In a study of 549 patients with type 2 diabetes taking insulin or oral hypoglycemic medications, McCall et al. found that mean daily LBGI and HBGI values over weeks 8 to 26 of the study were approximately 0.5 (minimal range) and 5.5 (moderate range), respectively15. In the present study, mean LBGI and HBGI over days 1 to 90 were 1.37 (low range) and 2.13 (low range), respectively, and most patients were able to eliminate hypoglycemic medication use over that time26. As reported previously, all 12 patients who had been taking insulin were able to discontinue its use, two-thirds of the patients on metformin discontinued taking metformin, and almost every patient on other oral hypoglycemic medications was able to stop taking them26. Other metrics for this population, such as HbA1c, fasting glucose, time in range, and weight, were reported previously26.
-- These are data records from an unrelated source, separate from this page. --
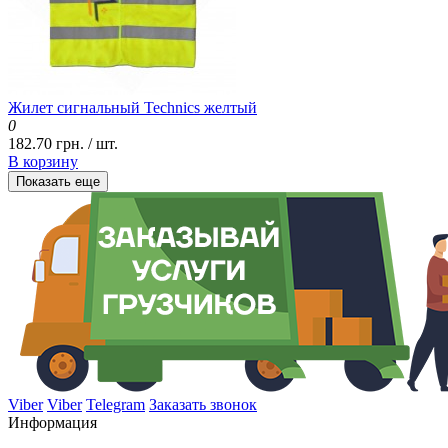
Жилет сигнальный Technics желтый
0
182.70 грн. / шт.
В корзину
Показать еще
Viber
Viber
Telegram
Заказать звонок
Информация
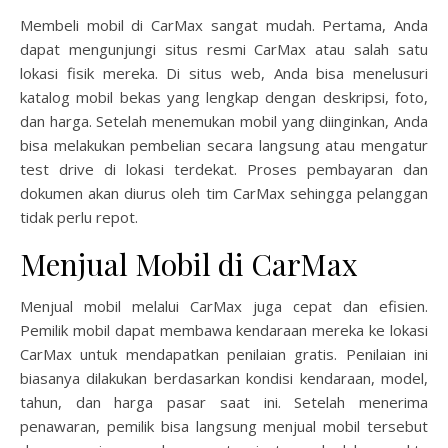
Membeli mobil di CarMax sangat mudah. Pertama, Anda
dapat mengunjungi situs resmi CarMax atau salah satu
lokasi fisik mereka. Di situs web, Anda bisa menelusuri
katalog mobil bekas yang lengkap dengan deskripsi, foto,
dan harga. Setelah menemukan mobil yang diinginkan, Anda
bisa melakukan pembelian secara langsung atau mengatur
test drive di lokasi terdekat. Proses pembayaran dan
dokumen akan diurus oleh tim CarMax sehingga pelanggan
tidak perlu repot.
Menjual Mobil di CarMax
Menjual mobil melalui CarMax juga cepat dan efisien.
Pemilik mobil dapat membawa kendaraan mereka ke lokasi
CarMax untuk mendapatkan penilaian gratis. Penilaian ini
biasanya dilakukan berdasarkan kondisi kendaraan, model,
tahun, dan harga pasar saat ini. Setelah menerima
penawaran, pemilik bisa langsung menjual mobil tersebut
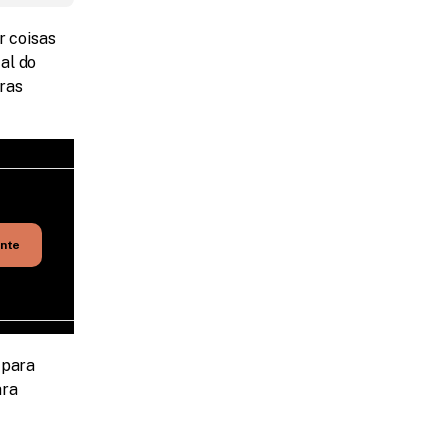
 coisas 
l do 
ras 
ente
para 
ra 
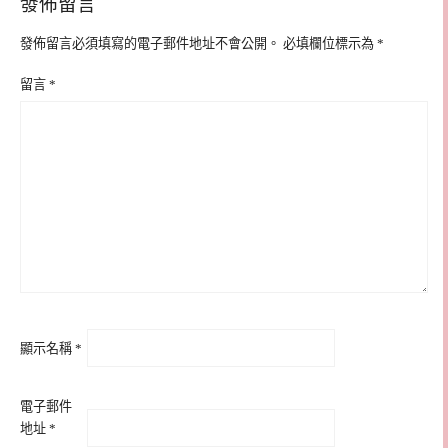
發佈留言
發佈留言必須填寫的電子郵件地址不會公開。
必填欄位標示為
*
留言
*
顯示名稱
*
電子郵件
地址
*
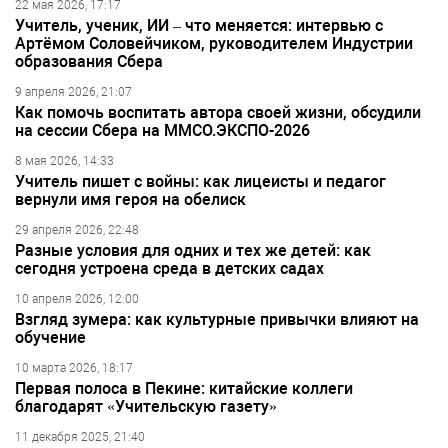
22 мая 2026, 17:17
Учитель, ученик, ИИ – что меняется: интервью с
Артёмом Соловейчиком, руководителем Индустрии
образования Сбера
9 апреля 2026, 21:07
Как помочь воспитать автора своей жизни, обсудили
на сессии Сбера на ММСО.ЭКСПО-2026
8 мая 2026, 14:33
Учитель пишет с войны: как лицеисты и педагог
вернули имя героя на обелиск
29 апреля 2026, 22:48
Разные условия для одних и тех же детей: как
сегодня устроена среда в детских садах
10 апреля 2026, 12:00
Взгляд зумера: как культурные привычки влияют на
обучение
10 марта 2026, 18:17
Первая полоса в Пекине: китайские коллеги
благодарят «Учительскую газету»
11 декабря 2025, 21:40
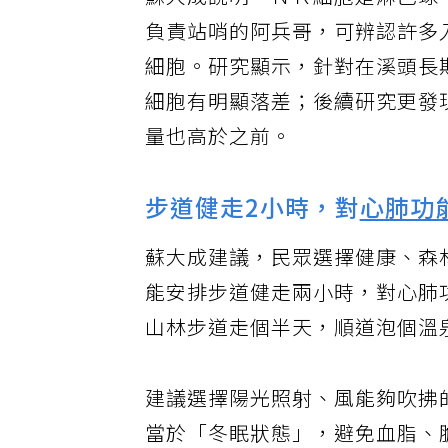
蘇大成說明，ＮＫ細胞是淋巴球
負責站哨的阿兵哥，可辨認許多
細胞。研究顯示，針對在溪頭長
細胞有明顯落差；後續研究更發
量也高於之前。
步道健走2小時，對
心肺功
蘇大成建議，民眾選擇健康、森
能安排步道健走兩小時，對心肺
山林步道走個半天，順道泡個溫
建議選擇陽光照射、風能夠吹拂
當於「冬眠狀態」，避免血脂、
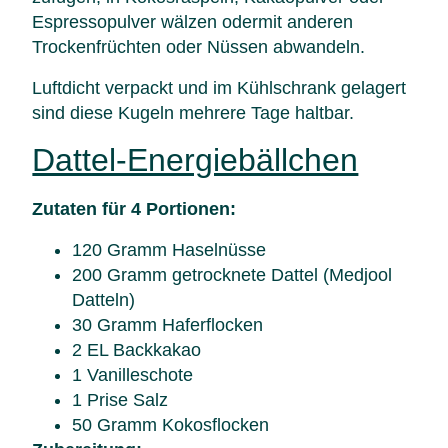
Espressopulver wälzen odermit anderen
Trockenfrüchten oder Nüssen abwandeln.
Luftdicht verpackt und im Kühlschrank gelagert
sind diese Kugeln mehrere Tage haltbar.
Dattel-Energiebällchen
Zutaten für 4 Portionen:
120 Gramm Haselnüsse
200 Gramm getrocknete Dattel (Medjool
Datteln)
30 Gramm Haferflocken
2 EL Backkakao
1 Vanilleschote
1 Prise Salz
50 Gramm Kokosflocken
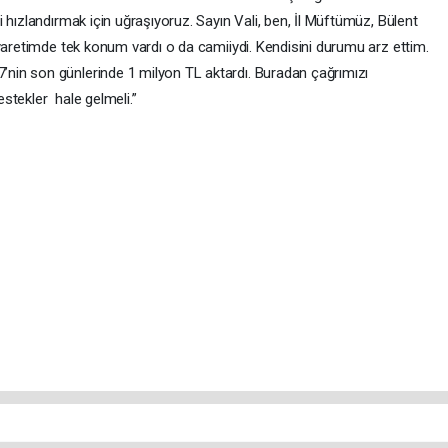
 hızlandırmak için uğraşıyoruz. Sayın Vali, ben, İl Müftümüz, Bülent
iyaretimde tek konum vardı o da camiiydi. Kendisini durumu arz ettim.
in son günlerinde 1 milyon TL aktardı. Buradan çağrımızı
stekler hale gelmeli.”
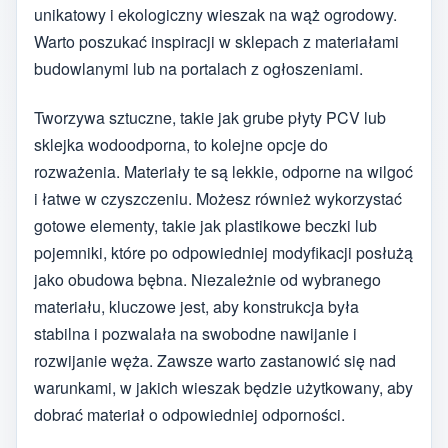
unikatowy i ekologiczny wieszak na wąż ogrodowy.
Warto poszukać inspiracji w sklepach z materiałami
budowlanymi lub na portalach z ogłoszeniami.
Tworzywa sztuczne, takie jak grube płyty PCV lub
sklejka wodoodporna, to kolejne opcje do
rozważenia. Materiały te są lekkie, odporne na wilgoć
i łatwe w czyszczeniu. Możesz również wykorzystać
gotowe elementy, takie jak plastikowe beczki lub
pojemniki, które po odpowiedniej modyfikacji posłużą
jako obudowa bębna. Niezależnie od wybranego
materiału, kluczowe jest, aby konstrukcja była
stabilna i pozwalała na swobodne nawijanie i
rozwijanie węża. Zawsze warto zastanowić się nad
warunkami, w jakich wieszak będzie użytkowany, aby
dobrać materiał o odpowiedniej odporności.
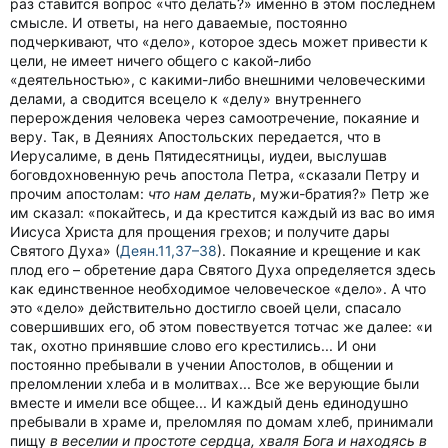
раз ставится вопрос «что делать?» именно в этом последнем
смысле. И ответы, на него даваемые, постоянно
подчеркивают, что «дело», которое здесь может привести к
цели, не имеет ничего общего с какой-либо
«деятельностью», с какими-либо внешними человеческими
делами, а сводится всецело к «делу» внутреннего
перерождения человека через самоотречение, покаяние и
веру. Так, в Деяниях Апостольских передается, что в
Иерусалиме, в день Пятидесятницы, иудеи, выслушав
боговдохновенную речь апостола Петра, «сказали Петру и
прочим апостолам:
что нам делать
, мужи-братия?» Петр же
им сказал: «покайтесь, и да крестится каждый из вас во имя
Иисуса Христа для прощения грехов; и получите дары
Святого Духа» (
Деян.11,37–38
). Покаяние и крещение и как
плод его – обретение дара Святого Духа определяется здесь
как единственное необходимое человеческое «дело». А что
это «дело» действительно достигло своей цели, спасало
совершивших его, об этом повествуется тотчас же далее: «и
так, охотно принявшие слово его крестились... И они
постоянно пребывали в учении Апостолов, в общении и
преломлении хлеба и в молитвах... Все же верующие были
вместе и имели все общее... И каждый день единодушно
пребывали в храме и, преломляя по домам хлеб, принимали
пищу
в веселии и простоте сердца, хваля Бога и находясь в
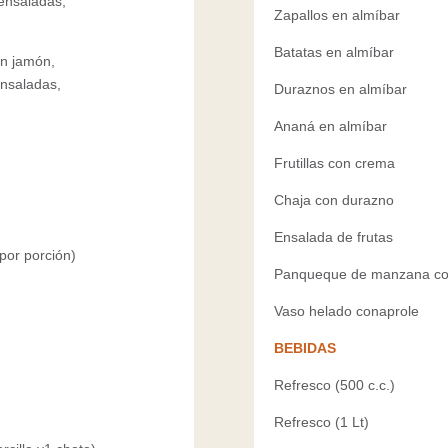
ensaladas,
Zapallos en almíbar
Batatas en almíbar
on jamón,
nsaladas,
Duraznos en almíbar
Ananá en almíbar
Frutillas con crema
Chaja con durazno
Ensalada de frutas
 por porción)
Panqueque de manzana con
Vaso helado conaprole
BEBIDAS
Refresco (500 c.c.)
Refresco (1 Lt)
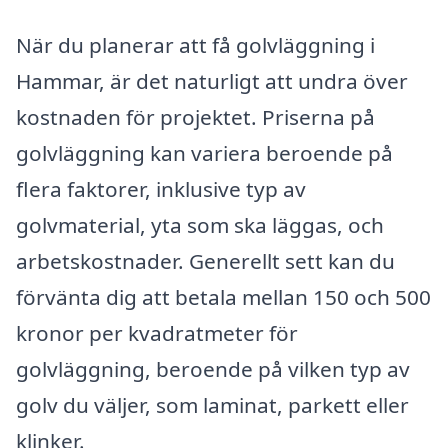
När du planerar att få golvläggning i
Hammar, är det naturligt att undra över
kostnaden för projektet. Priserna på
golvläggning kan variera beroende på
flera faktorer, inklusive typ av
golvmaterial, yta som ska läggas, och
arbetskostnader. Generellt sett kan du
förvänta dig att betala mellan 150 och 500
kronor per kvadratmeter för
golvläggning, beroende på vilken typ av
golv du väljer, som laminat, parkett eller
klinker.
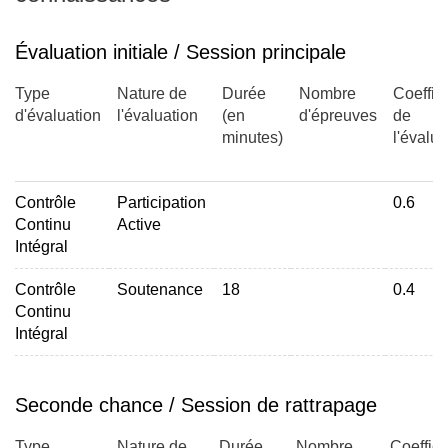
Évaluation initiale / Session principale
Gestion des ressources humaines (carrières, niveau de
qualification... ).
Type
Nature de
Durée
Nombre
Coeffic
Organisation du travail, répartition des charges : part des
d'évaluation
l'évaluation
(en
d'épreuves
de
CDI/CDD, intérim, appel à la sous traitante...
minutes)
l'évalua
Forme de représentation du personnel : comité
d'entreprise, CHS,... ..
Contrôle
Participation
0.6
Continu
Active
Intégral
Pôle « gestion(s) » :
Contrôle
Soutenance
18
0.4
Continu
SUPPLY CHAIN : approvisionnements et achats, gestion
Intégral
des stocks. Logistique...
Etude de marché, débouchés et prospective.
Seconde chance / Session de rattrapage
Gestion financière de l'entreprise.
Type
Nature de
Durée
Nombre
Coeffici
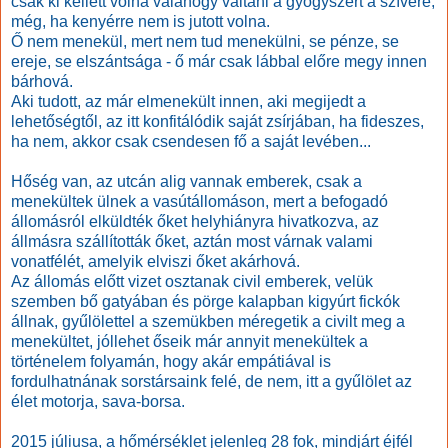
csak ki kellett volna valahogy váltani a gyógyszert a szívére,
még, ha kenyérre nem is jutott volna.
Ő nem menekül, mert nem tud menekülni, se pénze, se
ereje, se elszántsága - ő már csak lábbal előre megy innen
bárhová.
Aki tudott, az már elmenekült innen, aki megijedt a
lehetőségtől, az itt konfitálódik saját zsírjában, ha fideszes,
ha nem, akkor csak csendesen fő a saját levében...
Hőség van, az utcán alig vannak emberek, csak a
menekültek ülnek a vasútállomáson, mert a befogadó
állomásról elküldték őket helyhiányra hivatkozva, az
állmásra szállították őket, aztán most várnak valami
vonatfélét, amelyik elviszi őket akárhová.
Az állomás előtt vizet osztanak civil emberek, velük
szemben bő gatyában és pörge kalapban kigyúrt fickók
állnak, gyűlölettel a szemükben méregetik a civilt meg a
menekültet, jóllehet őseik már annyit menekültek a
történelem folyamán, hogy akár empátiával is
fordulhatnának sorstársaink felé, de nem, itt a gyűlölet az
élet motorja, sava-borsa.
2015 júliusa, a hőmérséklet jelenleg 28 fok, mindjárt éjfél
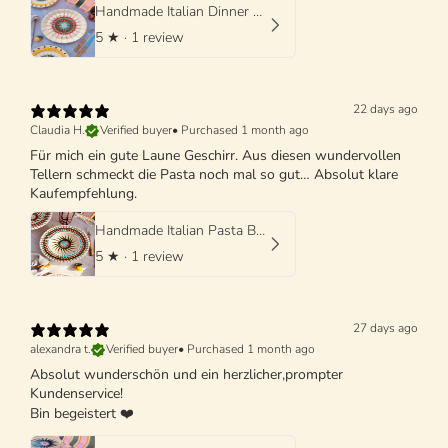
Handmade Italian Dinner Plate 27 cm | Large Ceramic Plate
5
★ ·
1 review
22 days ago
Claudia H.
Verified buyer
•
Purchased 1 month ago
Für mich ein gute Laune Geschirr. Aus diesen wundervollen
Tellern schmeckt die Pasta noch mal so gut… Absolut klare
Kaufempfehlung.
Handmade Italian Pasta Bowl 25 cm | Cappello di Prete
5
★ ·
1 review
27 days ago
alexandra t.
Verified buyer
•
Purchased 1 month ago
Absolut wunderschön und ein herzlicher,prompter
Kundenservice!
Bin begeistert ❤️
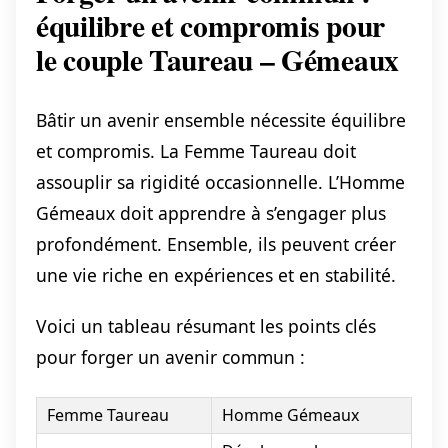
équilibre et compromis pour
le couple Taureau – Gémeaux
Bâtir un avenir ensemble nécessite équilibre
et compromis. La Femme Taureau doit
assouplir sa rigidité occasionnelle. L’Homme
Gémeaux doit apprendre à s’engager plus
profondément. Ensemble, ils peuvent créer
une vie riche en expériences et en stabilité.
Voici un tableau résumant les points clés
pour forger un avenir commun :
Femme Taureau
Homme Gémeaux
No cases of diabetic ketoacidosis and no episodes of symptomatic hypoglycemia were observed in the current study. Additionally, no new cases of gout were reported. The overall average patient-reported program satisfaction score was 4.4 out of 5.

The strengths of this study include significant reductions in BMI and blood pressure and the maintenance of %CV, LBGI, and HBGI below low thresholds, while eliminating antihypertensive and hypoglycemic medication use in nearly all patients. The out-patient nutritional intervention employed home-cooked foods, making the intervention sustainable. Accurate assessment of nutrition was aided by the patients’ app-based logging of food.

Limitations of this study include its smaller study population, retrospective nature, and the lack of a control group. Additionally, increasing the length of the program will be a goal of subsequent studies.